Um aderente do Chega apresentou um pedido formal ao Ministério Público para a abertura de um inquérito criminal contra o partido e os seus dirigentes nacionais, argumentando que estes não possuem legitimidade jurídica para exercer funções partidárias, após as eleições internas terem sido anuladas pelo Tribunal Constitucional.
O pedido, submetido por Gregório Teixeira, militante desde julho de 2019, foi encaminhado à Procuradoria-Geral da República e ao procurador do Ministério Público junto do Tribunal Constitucional.
No documento, alega-se a necessidade de “apuramento dos factos denunciados e das responsabilidades criminais dos responsáveis nacionais do Chega que continuam a exercer cargos de direção após a declaração de ilegalidade emitida pelo Tribunal Constitucional”.
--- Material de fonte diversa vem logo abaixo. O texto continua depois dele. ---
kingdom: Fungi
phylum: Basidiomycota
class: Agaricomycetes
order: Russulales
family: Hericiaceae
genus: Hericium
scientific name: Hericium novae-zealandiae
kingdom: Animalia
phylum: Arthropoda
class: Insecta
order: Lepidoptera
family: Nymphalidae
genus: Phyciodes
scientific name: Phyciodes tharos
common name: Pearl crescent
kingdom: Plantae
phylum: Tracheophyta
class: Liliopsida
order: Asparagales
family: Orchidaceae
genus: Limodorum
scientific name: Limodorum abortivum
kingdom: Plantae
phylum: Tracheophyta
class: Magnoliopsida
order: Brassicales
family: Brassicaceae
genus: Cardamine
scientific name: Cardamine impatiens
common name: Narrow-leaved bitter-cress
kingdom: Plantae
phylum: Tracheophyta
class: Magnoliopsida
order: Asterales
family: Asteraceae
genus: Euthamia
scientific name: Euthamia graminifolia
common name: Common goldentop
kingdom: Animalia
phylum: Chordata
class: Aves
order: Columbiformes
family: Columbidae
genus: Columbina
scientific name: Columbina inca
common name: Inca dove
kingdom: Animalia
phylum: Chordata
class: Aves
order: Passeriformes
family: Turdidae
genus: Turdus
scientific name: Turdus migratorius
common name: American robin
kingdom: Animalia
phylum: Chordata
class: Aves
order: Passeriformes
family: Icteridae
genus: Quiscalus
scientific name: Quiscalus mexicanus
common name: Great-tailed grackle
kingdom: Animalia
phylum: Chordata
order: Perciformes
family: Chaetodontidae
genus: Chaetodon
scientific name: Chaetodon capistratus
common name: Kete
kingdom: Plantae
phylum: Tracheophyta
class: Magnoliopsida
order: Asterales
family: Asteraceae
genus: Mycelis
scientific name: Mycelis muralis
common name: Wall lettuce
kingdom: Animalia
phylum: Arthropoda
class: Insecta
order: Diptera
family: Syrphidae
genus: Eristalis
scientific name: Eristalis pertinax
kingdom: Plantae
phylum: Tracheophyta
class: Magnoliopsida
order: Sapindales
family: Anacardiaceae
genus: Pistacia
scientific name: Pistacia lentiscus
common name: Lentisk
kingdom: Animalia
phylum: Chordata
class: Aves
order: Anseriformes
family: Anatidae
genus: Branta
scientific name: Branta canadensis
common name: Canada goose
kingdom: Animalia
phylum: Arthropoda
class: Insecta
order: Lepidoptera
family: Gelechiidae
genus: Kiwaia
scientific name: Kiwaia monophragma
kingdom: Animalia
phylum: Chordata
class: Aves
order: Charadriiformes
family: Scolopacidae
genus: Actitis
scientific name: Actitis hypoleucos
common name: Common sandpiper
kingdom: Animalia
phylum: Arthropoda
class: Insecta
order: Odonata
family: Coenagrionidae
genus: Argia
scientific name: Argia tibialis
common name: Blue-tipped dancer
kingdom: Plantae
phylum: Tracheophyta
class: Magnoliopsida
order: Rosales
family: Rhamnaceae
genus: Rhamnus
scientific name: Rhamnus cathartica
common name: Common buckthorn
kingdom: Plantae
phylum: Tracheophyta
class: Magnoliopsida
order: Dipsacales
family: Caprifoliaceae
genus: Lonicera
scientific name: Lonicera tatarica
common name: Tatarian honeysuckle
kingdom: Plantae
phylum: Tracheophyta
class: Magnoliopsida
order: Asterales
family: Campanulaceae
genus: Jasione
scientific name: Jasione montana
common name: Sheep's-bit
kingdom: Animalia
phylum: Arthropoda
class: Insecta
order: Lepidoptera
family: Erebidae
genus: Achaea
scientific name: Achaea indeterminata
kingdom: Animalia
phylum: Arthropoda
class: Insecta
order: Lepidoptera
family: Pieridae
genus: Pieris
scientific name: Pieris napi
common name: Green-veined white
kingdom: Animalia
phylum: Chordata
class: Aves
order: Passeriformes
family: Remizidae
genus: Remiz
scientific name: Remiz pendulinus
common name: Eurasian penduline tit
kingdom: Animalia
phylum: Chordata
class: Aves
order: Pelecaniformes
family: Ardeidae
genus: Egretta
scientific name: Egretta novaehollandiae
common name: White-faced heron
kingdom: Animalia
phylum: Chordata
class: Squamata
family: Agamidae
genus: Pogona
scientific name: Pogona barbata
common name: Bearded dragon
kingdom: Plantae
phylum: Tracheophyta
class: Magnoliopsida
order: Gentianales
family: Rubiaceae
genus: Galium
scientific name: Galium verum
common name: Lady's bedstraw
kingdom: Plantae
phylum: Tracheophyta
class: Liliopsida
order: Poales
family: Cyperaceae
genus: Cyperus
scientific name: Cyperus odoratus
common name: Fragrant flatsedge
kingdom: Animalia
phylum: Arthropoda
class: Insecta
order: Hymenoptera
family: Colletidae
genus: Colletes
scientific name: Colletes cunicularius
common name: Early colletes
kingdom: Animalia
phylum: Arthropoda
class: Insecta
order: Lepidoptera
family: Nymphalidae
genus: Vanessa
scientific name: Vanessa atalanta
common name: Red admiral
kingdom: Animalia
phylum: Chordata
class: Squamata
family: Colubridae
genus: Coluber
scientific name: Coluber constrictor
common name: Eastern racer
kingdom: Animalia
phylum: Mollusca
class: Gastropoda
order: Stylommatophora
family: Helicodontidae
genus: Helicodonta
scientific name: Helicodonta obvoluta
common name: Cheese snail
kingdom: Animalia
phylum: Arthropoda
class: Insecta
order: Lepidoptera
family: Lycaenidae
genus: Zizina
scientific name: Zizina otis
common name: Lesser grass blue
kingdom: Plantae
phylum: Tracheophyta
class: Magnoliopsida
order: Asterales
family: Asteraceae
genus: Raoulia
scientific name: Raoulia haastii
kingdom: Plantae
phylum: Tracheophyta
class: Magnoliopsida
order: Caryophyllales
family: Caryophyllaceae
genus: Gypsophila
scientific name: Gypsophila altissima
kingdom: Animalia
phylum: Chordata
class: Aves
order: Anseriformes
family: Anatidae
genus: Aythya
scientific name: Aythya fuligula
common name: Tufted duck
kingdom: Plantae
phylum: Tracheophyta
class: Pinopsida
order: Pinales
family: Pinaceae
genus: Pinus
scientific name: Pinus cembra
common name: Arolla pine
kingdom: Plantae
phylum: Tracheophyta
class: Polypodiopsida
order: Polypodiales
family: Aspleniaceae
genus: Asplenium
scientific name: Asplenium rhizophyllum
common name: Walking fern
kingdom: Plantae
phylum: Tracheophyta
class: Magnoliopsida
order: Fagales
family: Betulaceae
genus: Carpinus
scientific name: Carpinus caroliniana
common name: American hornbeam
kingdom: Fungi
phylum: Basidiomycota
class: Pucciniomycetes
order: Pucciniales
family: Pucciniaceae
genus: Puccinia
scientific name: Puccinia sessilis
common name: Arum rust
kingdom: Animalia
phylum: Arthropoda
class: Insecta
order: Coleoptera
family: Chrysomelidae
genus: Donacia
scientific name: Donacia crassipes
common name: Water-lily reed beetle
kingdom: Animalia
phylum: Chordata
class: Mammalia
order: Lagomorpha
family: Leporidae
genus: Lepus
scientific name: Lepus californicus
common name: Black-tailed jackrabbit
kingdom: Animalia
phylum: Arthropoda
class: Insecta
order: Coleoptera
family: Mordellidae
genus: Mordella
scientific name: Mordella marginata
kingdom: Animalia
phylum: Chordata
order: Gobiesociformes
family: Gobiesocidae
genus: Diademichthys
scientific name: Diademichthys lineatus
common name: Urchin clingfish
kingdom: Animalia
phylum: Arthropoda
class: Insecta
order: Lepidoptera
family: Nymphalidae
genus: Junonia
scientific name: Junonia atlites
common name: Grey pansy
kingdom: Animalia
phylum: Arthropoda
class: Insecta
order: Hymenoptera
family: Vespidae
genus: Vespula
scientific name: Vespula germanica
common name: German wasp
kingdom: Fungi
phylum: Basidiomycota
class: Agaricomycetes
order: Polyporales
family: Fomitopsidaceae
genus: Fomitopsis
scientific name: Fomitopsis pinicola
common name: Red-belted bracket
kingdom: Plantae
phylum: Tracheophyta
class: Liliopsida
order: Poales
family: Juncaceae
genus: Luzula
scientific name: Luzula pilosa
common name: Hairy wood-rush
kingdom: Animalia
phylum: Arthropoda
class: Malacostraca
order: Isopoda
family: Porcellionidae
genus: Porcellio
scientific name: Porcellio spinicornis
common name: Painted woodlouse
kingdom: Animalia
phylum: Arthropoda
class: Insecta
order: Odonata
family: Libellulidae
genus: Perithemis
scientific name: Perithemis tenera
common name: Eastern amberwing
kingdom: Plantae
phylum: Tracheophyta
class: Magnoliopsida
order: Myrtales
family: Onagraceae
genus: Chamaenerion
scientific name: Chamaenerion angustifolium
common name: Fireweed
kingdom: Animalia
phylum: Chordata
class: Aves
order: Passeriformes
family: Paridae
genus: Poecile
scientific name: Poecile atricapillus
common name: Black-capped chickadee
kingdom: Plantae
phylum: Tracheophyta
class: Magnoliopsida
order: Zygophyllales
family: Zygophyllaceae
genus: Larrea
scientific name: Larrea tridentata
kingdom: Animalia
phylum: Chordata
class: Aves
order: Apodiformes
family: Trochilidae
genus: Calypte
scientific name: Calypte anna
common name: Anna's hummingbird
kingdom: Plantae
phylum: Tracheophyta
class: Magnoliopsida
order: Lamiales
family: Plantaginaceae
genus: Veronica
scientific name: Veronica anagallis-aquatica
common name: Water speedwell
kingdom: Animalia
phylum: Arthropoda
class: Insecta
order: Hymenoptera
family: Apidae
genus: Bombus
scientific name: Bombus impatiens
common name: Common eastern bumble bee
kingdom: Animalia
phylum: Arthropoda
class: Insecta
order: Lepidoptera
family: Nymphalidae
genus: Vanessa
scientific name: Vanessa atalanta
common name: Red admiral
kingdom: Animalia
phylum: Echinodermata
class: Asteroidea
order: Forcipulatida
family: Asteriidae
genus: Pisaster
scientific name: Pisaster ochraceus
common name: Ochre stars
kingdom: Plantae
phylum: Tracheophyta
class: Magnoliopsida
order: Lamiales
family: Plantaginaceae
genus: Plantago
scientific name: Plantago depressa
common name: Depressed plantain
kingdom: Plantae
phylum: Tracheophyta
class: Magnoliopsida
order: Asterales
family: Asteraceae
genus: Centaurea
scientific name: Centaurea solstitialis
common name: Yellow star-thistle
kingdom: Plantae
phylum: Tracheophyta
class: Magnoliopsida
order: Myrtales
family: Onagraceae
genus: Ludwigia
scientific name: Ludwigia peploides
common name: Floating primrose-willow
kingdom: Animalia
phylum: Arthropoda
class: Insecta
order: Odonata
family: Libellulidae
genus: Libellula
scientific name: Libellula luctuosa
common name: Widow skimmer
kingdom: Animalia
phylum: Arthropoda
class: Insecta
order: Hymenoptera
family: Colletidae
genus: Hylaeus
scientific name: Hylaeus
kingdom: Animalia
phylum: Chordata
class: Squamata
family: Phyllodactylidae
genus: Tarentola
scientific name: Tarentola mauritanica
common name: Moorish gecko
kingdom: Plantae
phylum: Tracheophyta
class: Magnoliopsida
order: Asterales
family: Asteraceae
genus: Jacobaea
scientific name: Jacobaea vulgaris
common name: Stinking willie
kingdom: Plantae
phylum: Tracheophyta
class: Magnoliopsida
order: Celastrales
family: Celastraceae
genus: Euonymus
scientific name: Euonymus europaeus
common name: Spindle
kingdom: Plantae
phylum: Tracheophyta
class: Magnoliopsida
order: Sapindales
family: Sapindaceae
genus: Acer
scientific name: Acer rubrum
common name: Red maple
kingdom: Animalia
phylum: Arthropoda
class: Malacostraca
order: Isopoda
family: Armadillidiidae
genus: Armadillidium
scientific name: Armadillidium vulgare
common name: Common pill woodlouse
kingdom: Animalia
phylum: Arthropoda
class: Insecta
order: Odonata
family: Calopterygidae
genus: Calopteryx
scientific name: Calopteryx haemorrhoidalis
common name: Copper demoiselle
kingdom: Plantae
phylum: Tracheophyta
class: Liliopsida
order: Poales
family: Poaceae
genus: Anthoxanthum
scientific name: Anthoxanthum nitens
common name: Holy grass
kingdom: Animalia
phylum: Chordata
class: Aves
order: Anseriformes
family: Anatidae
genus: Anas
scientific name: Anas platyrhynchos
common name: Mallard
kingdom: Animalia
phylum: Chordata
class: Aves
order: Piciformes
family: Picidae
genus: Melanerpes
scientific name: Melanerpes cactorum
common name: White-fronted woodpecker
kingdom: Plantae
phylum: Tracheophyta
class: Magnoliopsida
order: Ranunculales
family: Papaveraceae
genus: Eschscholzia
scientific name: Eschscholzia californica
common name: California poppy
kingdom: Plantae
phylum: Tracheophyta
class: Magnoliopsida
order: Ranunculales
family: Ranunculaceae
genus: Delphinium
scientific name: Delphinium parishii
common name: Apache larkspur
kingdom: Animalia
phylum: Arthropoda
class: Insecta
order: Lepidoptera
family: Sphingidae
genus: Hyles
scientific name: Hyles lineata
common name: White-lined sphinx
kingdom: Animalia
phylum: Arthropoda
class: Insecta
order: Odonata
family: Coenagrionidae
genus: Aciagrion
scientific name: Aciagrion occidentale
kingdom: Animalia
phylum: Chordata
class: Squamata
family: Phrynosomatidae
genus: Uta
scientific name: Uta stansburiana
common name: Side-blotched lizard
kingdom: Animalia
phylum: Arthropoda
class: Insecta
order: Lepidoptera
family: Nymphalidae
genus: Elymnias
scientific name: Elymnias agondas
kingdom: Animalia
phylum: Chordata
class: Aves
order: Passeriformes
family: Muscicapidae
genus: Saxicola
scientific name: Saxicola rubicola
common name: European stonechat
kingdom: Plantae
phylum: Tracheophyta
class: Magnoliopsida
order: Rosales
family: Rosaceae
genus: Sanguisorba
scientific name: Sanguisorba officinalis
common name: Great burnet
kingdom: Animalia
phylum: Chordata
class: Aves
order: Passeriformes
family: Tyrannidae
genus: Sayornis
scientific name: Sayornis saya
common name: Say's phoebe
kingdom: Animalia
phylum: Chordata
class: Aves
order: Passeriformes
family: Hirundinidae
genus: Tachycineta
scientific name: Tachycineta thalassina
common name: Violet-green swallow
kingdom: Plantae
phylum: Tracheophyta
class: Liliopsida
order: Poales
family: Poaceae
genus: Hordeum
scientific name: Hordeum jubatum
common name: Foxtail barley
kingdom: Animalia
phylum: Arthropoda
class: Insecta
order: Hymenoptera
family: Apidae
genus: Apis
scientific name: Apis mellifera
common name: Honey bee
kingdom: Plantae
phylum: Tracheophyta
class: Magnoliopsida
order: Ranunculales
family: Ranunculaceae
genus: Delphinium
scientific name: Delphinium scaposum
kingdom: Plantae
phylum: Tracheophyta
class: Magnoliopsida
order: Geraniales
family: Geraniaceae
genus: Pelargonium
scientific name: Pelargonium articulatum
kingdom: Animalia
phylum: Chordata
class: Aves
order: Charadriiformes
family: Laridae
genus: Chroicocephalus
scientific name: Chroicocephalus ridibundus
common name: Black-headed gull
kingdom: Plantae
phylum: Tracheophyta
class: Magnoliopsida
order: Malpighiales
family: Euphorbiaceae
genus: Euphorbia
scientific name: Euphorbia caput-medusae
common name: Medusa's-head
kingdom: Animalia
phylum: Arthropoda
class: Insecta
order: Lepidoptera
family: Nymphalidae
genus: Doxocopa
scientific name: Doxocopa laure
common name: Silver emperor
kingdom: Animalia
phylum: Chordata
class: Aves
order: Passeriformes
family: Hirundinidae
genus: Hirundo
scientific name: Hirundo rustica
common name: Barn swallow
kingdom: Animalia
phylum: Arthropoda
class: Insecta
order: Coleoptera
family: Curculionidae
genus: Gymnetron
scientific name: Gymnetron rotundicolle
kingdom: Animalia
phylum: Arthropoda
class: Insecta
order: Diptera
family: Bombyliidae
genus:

Teixeira requer ainda a aplicação de “medidas coercivas adequadas”, como a “notificação imediata dos dirigentes para cessarem o exercício ilegítimo das funções”, a “suspensão do acesso a verbas públicas e contas bancárias do partido até à regularização da situação” e outras providências que garantam o “cumprimento das decisões judiciais”.
O militante recorda que o Tribunal Constitucional considerou inválidas as eleições dos órgãos nacionais realizadas nas convenções de 2023 e 2024, sublinhando que tal decisão judicial implica que os atuais membros da direção “não dispõem de legitimidade legal para desempenhar as funções que ocupam, encontrando-se, por isso, a usurpar cargos e a adotar deliberações sem validade jurídica”.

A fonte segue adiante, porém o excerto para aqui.